==== Data records

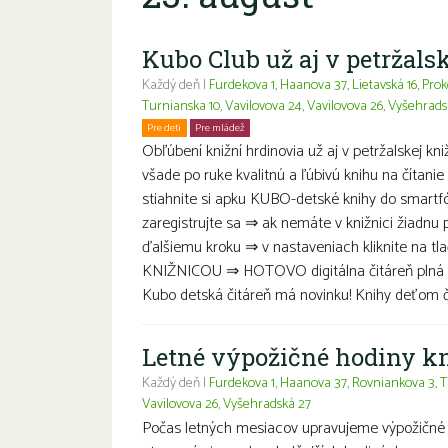
Kubo Club už aj v petržalsk
Každý deň |
Furdekova 1
,
Haanova 37
,
Lietavská 16
,
Prok
Turnianska 10
,
Vavilovova 24
,
Vavilovova 26
,
Vyšehrads
Pre deti
Pre mládež
Rodiny s deťmi
Obľúbení knižní hrdinovia už aj v petržalskej kn
všade po ruke kvalitnú a ľúbivú knihu na čítanie 
stiahnite si apku KUBO-detské knihy do smartf
zaregistrujte sa ⇒ ak nemáte v knižnici žiadnu 
ďalšiemu kroku ⇒ v nastaveniach kliknite na tl
KNIŽNICOU ⇒ HOTOVO digitálna čitáreň plná de
Kubo detská čitáreň má novinku! Knihy deťom čít
Letné výpožičné hodiny k
Každý deň |
Furdekova 1
,
Haanova 37
,
Rovniankova 3
,
T
Vavilovova 26
,
Vyšehradská 27
Počas letných mesiacov upravujeme výpožičné 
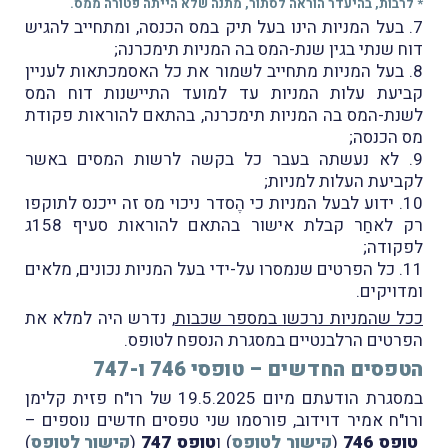
* לרבות, בהיעדר הוראה לסתור, מתנה שלא הייתה פטורה ממס.
7. בעל המניות הינו בעל תיק במס הכנסה, ומתחייב להגיש
דוח שנתי בגין שנת-המס בה המניות תימכרנה;
8. בעל המניות מתחייב לשמור את כל האסמכתאות לעניין
קביעת עלות המניות עד למועד התיישנות דוח המס
לשנת-המס בה המניות תימכרנה, בהתאם להוראות פקודת
מס הכנסה;
9. לא נעשתה בעבר כל בקשה לרשות המסים באשר
לקביעת העלות למניות;
10. ידוע לבעל המניות כי הֶסדר ניכוי מס זה ייכנס לתוקפו
רק לאחַר קבלת אישור בהתאם להוראות סעיף 158ג
לפקודה;
11. כל הפרטים שנמסרו על-ידי בעל המניות נכונים, מלאים
ומדויקים.
ככל שהמניות נרכשו במספר שכבות
, נדרש היה למלא את
הפרטים הרלבנטיים במסגרת הנספח לטופס.
הטפסים החדשים – טופסי 746 ו-747
במסגרת הודעתם מיום 19.5.2025 של רו"ח פזית קלימן
ורו"ח אמיר דוידוב, פורסמו שני טפסים חדשים נוספים –
טופס 746
(
קישור לטופס
) ו
טופס 747
(
קישור לטופס
)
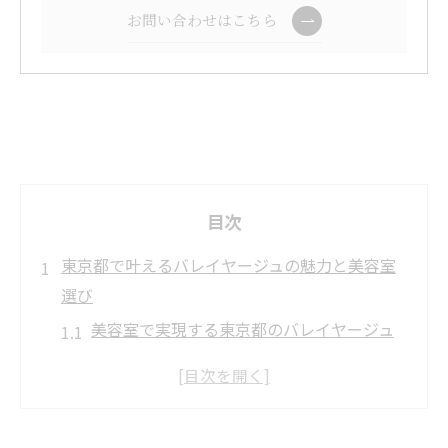
お問い合わせはこちら
目次
東京都で叶えるバレイヤージュの魅力と美容室
選び
美容室で実現する東京都のバレイヤージュ
体験
バレイヤージュが得意な美容室の見極め方
東京都の美容室で注目したい透明感の演出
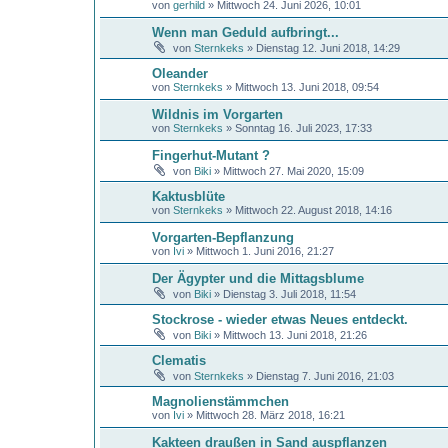
von
gerhild
»
Mittwoch 24. Juni 2026, 10:01
Wenn man Geduld aufbringt...
von
Sternkeks
»
Dienstag 12. Juni 2018, 14:29
Oleander
von
Sternkeks
»
Mittwoch 13. Juni 2018, 09:54
Wildnis im Vorgarten
von
Sternkeks
»
Sonntag 16. Juli 2023, 17:33
Fingerhut-Mutant ?
von
Biki
»
Mittwoch 27. Mai 2020, 15:09
Kaktusblüte
von
Sternkeks
»
Mittwoch 22. August 2018, 14:16
Vorgarten-Bepflanzung
von
Ivi
»
Mittwoch 1. Juni 2016, 21:27
Der Ägypter und die Mittagsblume
von
Biki
»
Dienstag 3. Juli 2018, 11:54
Stockrose - wieder etwas Neues entdeckt.
von
Biki
»
Mittwoch 13. Juni 2018, 21:26
Clematis
von
Sternkeks
»
Dienstag 7. Juni 2016, 21:03
Magnolienstämmchen
von
Ivi
»
Mittwoch 28. März 2018, 16:21
Kakteen draußen in Sand auspflanzen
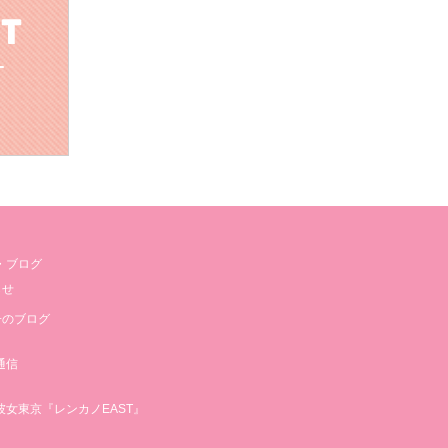
・ブログ
らせ
子のブログ
通信
彼女東京『レンカノEAST』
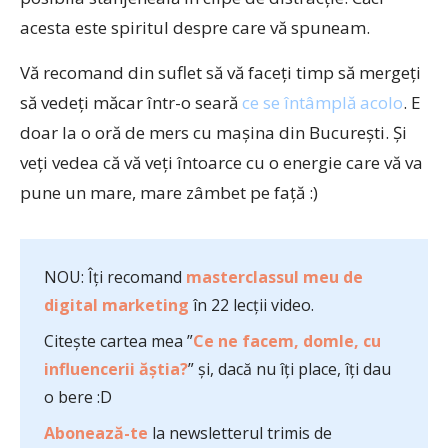
acesta este spiritul despre care vă spuneam.
Vă recomand din suflet să vă faceți timp să mergeți
să vedeți măcar într-o seară
ce se întâmplă acolo
. E
doar la o oră de mers cu mașina din București. Și
veți vedea că vă veți întoarce cu o energie care vă va
pune un mare, mare zâmbet pe față :)
NOU: Îți recomand
masterclassul meu de
digital marketing
în 22 lecții video.
Citește cartea mea ”
Ce ne facem, domle, cu
influencerii ăștia?
” și, dacă nu îți place, îți dau
o bere :D
Abonează-te
la newsletterul trimis de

========

What is expected: Can you copy the text from all of the data above line for line, without changing anything and leaving out the pictures?

Task answer:
Kubo Club už aj v petržalsk
Každý deň |
Furdekova 1
,
Haanova 37
,
Lietavská 16
,
Prok
Turnianska 10
,
Vavilovova 24
,
Vavilovova 26
,
Vyšehrads
Pre deti
Pre mládež
Rodiny s deťmi
Obľúbení knižní hrdinovia už aj v petržalskej kn
všade po ruke kvalitnú a ľúbivú knihu na čítanie 
stiahnite si apku KUBO-detské knihy do smartf
zaregistrujte sa ⇒ ak nemáte v knižnici žiadnu 
ďalšiemu kroku ⇒ v nastaveniach kliknite na tl
KNIŽNICOU ⇒ HOTOVO digitálna čitáreň plná de
Kubo detská čitáreň má novinku! Knihy deťom čít
Letné výpožičné hodiny k
Každý deň |
Furdekova 1
,
Haanova 37
,
Rovniankova 3
,
T
Vavilovova 26
,
Vyšehradská 27
Počas letných mesiacov upravujeme výpožičné 
* לרבות, בהיעדר הוראה לסתור, מתנה שלא הייתה פטורה ממס.
7. בעל המניות הינו בעל תיק במס הכנסה, ומתחייב להגיש
דוח שנתי בגין שנת-המס בה המניות תימכרנה;
8. בעל המניות מתחייב לשמור את כל האסמכתאות לעניין
קביעת עלות המניות עד למועד התיישנות דוח המס
לשנת-המס בה המניות תימכרנה, בהתאם להוראות פקודת
מס הכנסה;
9. לא נעשתה בעבר כל בקשה לרשות המסים באשר
לקביעת העלות למניות;
10. ידוע לבעל המניות כי הֶסדר ניכוי מס זה ייכנס לתוקפו
רק לאחַר קבלת אישור בהתאם להוראות סעיף 158ג
לפקודה;
11. כל הפרטים שנמסרו על-ידי בעל המניות נכונים, מלאים
ומדויקים.
ככל שהמניות נרכשו במספר שכבות
, נדרש היה למלא את
הפרטים הרלבנטיים במסגרת הנספח לטופס.
הטפסים החדשים – טופסי 746 ו-747
במסגרת הודעתם מיום 19.5.2025 של רו"ח פזית קלימן
ורו"ח אמיר דוידוב, פורסמו שני טפסים חדשים נוספים –
טופס 746
(
קישור לטופס
) ו
טופס 747
(
קישור לטופס
)
お問い合わせはこちら
目次
東京都で叶えるバレイヤージュの魅力と美容室
選び
美容室で実現する東京都のバレイヤージュ
体験
バレイヤージュが得意な美容室の見極め方
東京都の美容室で注目したい透明感の演出
von
gerhild
»
Mittwoch 24. Juni 2026, 10:01
Wenn man Geduld aufbringt...
von
Sternkeks
»
Dienstag 12. Juni 2018, 14:29
Oleander
von
Sternkeks
»
Mittwoch 13. Juni 2018, 09:54
Wildnis im Vorgarten
von
Sternkeks
»
Sonntag 16. Juli 2023, 17:33
Fingerhut-Mutant ?
von
Biki
»
Mittwoch 27. Mai 2020, 15:09
Kaktusblüte
von
Sternkeks
»
Mittwoch 22. August 2018, 14:16
Vorgarten-Bepflanzung
von
Ivi
»
Mittwoch 1. Juni 2016, 21:27
Der Ägypter und die Mittagsblume
von
Biki
»
Dienstag 3. Juli 2018, 11:54
Stockrose - wieder etwas Neues entdeckt.
von
Biki
»
Mittwoch 13. Juni 2018, 21:26
Clematis
von
Sternkeks
»
Dienstag 7. Juni 2016, 21:03
Magnolienstämmchen
von
Ivi
»
Mittwoch 28. März 2018, 16:21
Kakteen draußen in Sand auspflanzen
・ブログ
らせ
子のブログ
通信
彼女東京『レンカノEAST』
acesta este spiritul despre care vă spuneam.
Vă recomand din suflet să vă faceți timp să mergeți
să vedeți măcar într-o seară
ce se întâmplă acolo
. E
doar la o oră de mers cu mașina din București. Și
veți vedea că vă veți întoarce cu o energie care vă va
pune un mare, mare zâmbet pe față :)
NOU: Îți recomand
masterclassul meu de
digital marketing
în 22 lecții video.
Citește cartea mea ”
Ce ne facem, domle, cu
influencerii ăștia?
” și, dacă nu îți place, îți dau
o bere :D
Abonează-te
la newsletterul trimis de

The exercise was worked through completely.